- _Quoted passage_:

Content starts

It can be almost anything (laughs). Certainly I mentioned the old New Journalism that Tom Wolfe promoted: the idea that the journalist becomes partly the subject of everything he or she writes, that he should be a real performer, that he should shape the narrative, and that mixing in some fantasy and fiction was OK. I think that Naomi and Nathan are too timid to pursue it aggressively, but they’re kind of doing it anyway — almost accidentally they’re getting involved with the lives of their subjects. And they are aware that there’s a sort of historical precedent in journalistic theory about New Journalism that maybe gives them support for what they’re doing.

But really there’s almost a Henry James element here, in which you have naïve North Americans getting involved with cynical, sophisticated Europeans. And although times have changed, I still think there’s a little bit of that, and it’s accurate. I’m not really saying this is what all journalism is or should be, and I’m not even saying that’s been my experience of journalism — because, actually, I’ve never had anyone be that invasive or involved in my life as a journalist. In fact, one of the reasons I don’t have a Facebook page or I don’t Twitter is because I don’t really want to be that accessible, frankly (laughs).

Right now everyone is talking about seeing Ben Affleck’s penis in Gone Girl. But you’ve already featured full-frontal male nudity in Eastern Promises

And in Maps to the Stars. There’s very definitely male frontal masturbatory stuff in that movie as well.

Content ends

- _Supplied material_:
Content starts

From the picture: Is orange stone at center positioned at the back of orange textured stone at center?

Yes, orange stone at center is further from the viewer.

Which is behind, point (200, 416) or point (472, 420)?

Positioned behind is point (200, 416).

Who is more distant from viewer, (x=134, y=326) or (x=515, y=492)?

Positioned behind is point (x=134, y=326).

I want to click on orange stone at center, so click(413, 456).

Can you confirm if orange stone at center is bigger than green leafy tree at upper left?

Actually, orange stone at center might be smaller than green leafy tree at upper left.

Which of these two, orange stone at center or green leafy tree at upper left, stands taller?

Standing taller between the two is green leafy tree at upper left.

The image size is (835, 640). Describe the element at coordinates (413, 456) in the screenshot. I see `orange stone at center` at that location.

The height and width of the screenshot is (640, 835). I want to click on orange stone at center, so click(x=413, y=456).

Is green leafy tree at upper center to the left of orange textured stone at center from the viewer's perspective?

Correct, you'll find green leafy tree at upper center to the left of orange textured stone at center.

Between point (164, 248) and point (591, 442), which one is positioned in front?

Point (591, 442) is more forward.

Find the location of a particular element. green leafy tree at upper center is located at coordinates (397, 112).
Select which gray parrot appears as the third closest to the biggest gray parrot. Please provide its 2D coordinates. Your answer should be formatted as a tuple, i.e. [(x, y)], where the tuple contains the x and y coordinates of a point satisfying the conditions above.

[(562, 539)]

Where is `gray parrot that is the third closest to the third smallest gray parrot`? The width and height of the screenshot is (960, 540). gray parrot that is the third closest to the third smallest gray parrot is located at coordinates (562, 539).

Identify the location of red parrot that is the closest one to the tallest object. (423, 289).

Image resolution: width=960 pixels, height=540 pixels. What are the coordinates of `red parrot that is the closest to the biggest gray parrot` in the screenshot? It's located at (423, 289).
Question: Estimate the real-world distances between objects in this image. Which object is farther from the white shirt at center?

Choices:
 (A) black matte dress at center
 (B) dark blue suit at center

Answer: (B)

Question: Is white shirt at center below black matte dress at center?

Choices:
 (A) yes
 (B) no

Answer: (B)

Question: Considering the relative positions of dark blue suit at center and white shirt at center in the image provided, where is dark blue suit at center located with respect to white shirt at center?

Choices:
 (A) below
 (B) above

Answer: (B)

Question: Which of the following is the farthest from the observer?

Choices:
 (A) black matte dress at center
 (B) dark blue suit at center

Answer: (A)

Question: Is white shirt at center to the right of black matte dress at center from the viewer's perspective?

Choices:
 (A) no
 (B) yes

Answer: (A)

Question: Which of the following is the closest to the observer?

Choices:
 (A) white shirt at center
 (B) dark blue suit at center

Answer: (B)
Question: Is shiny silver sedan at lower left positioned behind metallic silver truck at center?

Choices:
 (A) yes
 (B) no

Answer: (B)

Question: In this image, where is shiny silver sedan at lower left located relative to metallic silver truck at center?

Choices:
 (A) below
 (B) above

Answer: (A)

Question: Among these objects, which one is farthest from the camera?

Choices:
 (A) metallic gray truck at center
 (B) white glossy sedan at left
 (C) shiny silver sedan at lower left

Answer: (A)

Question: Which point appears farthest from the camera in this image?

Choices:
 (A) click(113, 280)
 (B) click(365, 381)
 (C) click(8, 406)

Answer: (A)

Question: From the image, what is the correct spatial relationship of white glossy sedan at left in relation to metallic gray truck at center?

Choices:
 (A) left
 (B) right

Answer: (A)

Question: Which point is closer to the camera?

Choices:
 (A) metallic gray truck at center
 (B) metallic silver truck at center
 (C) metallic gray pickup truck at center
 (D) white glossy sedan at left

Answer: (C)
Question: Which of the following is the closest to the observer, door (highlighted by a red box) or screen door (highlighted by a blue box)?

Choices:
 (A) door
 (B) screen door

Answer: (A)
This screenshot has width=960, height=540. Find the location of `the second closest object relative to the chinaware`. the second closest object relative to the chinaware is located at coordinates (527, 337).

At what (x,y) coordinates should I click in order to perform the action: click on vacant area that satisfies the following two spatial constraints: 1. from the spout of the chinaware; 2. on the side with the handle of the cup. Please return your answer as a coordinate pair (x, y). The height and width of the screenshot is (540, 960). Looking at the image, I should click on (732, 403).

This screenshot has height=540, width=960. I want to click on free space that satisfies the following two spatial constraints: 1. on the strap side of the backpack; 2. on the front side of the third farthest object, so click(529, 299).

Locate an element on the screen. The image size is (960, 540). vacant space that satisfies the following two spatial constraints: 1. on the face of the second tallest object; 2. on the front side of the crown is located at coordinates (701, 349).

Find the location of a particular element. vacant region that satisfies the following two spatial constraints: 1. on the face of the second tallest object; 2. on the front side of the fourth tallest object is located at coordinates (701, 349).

Content ends

- _What the task asks_:
Please extend the interview passage above about journalism and on-screen male nudity, picking up after its final sentence.

- _Response to the task_:
Yes. It’s still one of cinema’s last taboos. You address a more aggressive taboo in the book: cannibalism. You also address taboos surrounding the sexuality of an aged person.

Which would be me [laughs].

Is there a thrill in addressing a taboo for the first time? What are the challenges in taking on something like that?

There’s no challenge. All you have to do is not be afraid to do it. I’m 71, but I still like and have sex — so I’m going to write about it. If you’re really writing deeply about a character, you have to deal on some level with their sex life, because it’s such a huge part of life even though it’s often hidden. You can have very good friends you’ve known for years, a couple, and you have no idea what their sex life might be like. That’s often the case. But when you’re writing, when you’re creating some narrative, you are really wanting to go into those dark corners that are hidden in people’s lives, because that’s interesting. You know, I thought I would have my first novel published at 21, because I always thought I would be a novelist and never imagined I’d be a filmmaker. I probably wouldn’t have been talking about elder sex then. That’s undoubtedly true, but now that I’m living that, it’s just a natural subject.

Your film focus has shifted away from overt horror imagery. The book suggests a return. Will we be seeing more body horror on the big screen?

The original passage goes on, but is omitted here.